═════ EXTRACTED INFORMATION ═════

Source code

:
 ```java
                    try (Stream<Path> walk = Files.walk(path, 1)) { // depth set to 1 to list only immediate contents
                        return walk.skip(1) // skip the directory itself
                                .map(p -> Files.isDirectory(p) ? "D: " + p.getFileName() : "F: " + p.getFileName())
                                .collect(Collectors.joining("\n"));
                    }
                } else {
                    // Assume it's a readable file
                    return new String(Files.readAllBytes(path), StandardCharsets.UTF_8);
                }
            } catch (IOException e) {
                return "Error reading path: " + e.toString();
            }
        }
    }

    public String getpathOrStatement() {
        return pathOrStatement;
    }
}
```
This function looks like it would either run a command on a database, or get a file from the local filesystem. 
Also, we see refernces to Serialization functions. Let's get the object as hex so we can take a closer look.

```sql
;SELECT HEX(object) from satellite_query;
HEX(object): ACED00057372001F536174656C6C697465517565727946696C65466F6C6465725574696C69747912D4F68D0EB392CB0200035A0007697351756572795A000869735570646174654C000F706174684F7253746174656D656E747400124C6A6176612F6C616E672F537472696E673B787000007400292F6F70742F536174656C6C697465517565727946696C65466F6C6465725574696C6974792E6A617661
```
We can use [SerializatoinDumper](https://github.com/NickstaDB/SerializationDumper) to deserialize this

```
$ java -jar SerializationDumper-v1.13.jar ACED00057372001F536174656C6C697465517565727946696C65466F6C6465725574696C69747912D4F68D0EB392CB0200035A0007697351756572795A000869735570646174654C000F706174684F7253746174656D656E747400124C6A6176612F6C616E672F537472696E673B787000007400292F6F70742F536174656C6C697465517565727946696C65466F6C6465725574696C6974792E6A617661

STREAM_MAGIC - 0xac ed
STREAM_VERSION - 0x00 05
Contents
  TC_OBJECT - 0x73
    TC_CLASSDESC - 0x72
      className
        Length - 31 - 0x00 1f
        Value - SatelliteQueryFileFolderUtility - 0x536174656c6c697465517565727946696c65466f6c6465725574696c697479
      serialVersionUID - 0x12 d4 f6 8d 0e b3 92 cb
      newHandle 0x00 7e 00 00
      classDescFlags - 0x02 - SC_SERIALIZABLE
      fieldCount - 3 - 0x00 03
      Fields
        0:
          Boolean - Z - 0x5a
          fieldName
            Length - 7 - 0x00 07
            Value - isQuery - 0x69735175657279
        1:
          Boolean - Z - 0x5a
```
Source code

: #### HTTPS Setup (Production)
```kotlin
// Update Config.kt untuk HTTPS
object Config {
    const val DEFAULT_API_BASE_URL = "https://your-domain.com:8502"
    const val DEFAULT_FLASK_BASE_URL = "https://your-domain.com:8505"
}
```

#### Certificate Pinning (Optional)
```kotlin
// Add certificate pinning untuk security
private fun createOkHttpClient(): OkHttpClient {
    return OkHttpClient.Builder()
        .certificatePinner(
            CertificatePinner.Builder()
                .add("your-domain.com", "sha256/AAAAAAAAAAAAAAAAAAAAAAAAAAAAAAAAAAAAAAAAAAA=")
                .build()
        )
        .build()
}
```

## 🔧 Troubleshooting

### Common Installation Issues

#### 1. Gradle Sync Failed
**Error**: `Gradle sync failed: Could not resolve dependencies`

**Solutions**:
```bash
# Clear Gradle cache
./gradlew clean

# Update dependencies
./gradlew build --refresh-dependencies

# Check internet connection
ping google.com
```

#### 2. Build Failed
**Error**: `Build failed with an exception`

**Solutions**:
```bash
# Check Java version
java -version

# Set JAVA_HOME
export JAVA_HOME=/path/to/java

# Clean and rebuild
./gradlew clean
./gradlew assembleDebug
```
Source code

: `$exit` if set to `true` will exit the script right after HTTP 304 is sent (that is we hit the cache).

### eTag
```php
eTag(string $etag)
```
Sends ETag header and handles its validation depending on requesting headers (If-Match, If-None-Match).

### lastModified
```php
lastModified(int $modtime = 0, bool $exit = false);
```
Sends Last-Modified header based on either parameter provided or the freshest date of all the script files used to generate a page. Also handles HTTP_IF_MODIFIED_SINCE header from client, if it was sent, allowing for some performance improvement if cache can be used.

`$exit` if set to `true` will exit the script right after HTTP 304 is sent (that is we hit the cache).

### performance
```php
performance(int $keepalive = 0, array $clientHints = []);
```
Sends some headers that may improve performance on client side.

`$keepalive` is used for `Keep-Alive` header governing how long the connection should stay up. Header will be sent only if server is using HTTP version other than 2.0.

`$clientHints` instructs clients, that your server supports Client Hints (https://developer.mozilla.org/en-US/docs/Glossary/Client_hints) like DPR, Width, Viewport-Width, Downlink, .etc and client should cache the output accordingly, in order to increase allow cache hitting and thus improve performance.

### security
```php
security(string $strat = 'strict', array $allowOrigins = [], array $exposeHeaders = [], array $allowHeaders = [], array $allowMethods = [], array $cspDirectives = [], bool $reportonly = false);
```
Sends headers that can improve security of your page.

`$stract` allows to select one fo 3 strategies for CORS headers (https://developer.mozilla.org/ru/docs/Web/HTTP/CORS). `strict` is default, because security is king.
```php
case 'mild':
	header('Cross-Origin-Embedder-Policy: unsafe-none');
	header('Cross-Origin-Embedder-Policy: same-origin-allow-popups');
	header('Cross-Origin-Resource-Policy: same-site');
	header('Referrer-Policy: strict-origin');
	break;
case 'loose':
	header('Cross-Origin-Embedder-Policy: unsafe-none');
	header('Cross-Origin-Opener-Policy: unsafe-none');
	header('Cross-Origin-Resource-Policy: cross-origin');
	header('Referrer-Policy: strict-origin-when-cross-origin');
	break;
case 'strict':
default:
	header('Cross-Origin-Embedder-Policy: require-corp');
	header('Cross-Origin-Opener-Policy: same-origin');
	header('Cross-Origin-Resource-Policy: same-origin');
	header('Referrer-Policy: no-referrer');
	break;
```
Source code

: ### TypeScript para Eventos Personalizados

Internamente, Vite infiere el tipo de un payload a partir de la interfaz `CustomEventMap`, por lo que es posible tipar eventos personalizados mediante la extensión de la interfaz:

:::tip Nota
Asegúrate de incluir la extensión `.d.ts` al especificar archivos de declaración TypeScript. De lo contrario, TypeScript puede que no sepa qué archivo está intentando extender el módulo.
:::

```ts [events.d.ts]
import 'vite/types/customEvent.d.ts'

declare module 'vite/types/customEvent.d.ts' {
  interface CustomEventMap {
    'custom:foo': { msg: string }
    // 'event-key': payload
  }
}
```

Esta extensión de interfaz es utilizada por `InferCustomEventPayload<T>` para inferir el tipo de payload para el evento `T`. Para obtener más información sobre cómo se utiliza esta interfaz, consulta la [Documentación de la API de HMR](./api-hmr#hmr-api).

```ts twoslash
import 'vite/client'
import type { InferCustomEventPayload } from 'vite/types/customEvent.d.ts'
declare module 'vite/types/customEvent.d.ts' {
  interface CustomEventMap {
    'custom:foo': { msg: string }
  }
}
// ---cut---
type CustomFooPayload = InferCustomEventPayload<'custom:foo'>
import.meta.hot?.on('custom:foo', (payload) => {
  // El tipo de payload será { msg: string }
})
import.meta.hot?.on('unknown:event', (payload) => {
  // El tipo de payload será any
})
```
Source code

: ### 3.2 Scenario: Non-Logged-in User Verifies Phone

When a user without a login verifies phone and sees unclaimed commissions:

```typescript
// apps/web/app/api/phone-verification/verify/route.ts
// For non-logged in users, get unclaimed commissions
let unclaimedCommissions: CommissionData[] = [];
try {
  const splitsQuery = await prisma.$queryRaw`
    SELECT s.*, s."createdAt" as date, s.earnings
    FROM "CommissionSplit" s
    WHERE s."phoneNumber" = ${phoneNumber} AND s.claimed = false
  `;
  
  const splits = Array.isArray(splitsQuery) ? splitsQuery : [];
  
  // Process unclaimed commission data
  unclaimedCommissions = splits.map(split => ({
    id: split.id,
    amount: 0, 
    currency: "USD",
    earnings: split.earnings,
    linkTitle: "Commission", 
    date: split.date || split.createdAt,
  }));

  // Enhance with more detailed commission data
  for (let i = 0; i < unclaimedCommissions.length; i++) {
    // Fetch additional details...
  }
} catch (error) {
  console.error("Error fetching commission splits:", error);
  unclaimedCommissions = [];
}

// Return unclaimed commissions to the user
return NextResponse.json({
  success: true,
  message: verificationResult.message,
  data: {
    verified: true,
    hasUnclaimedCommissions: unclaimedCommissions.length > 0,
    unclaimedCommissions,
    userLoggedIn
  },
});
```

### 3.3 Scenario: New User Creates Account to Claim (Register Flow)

═════

Where the word "lastModified" appears in a line of the entries above, count that line; give only the number.

2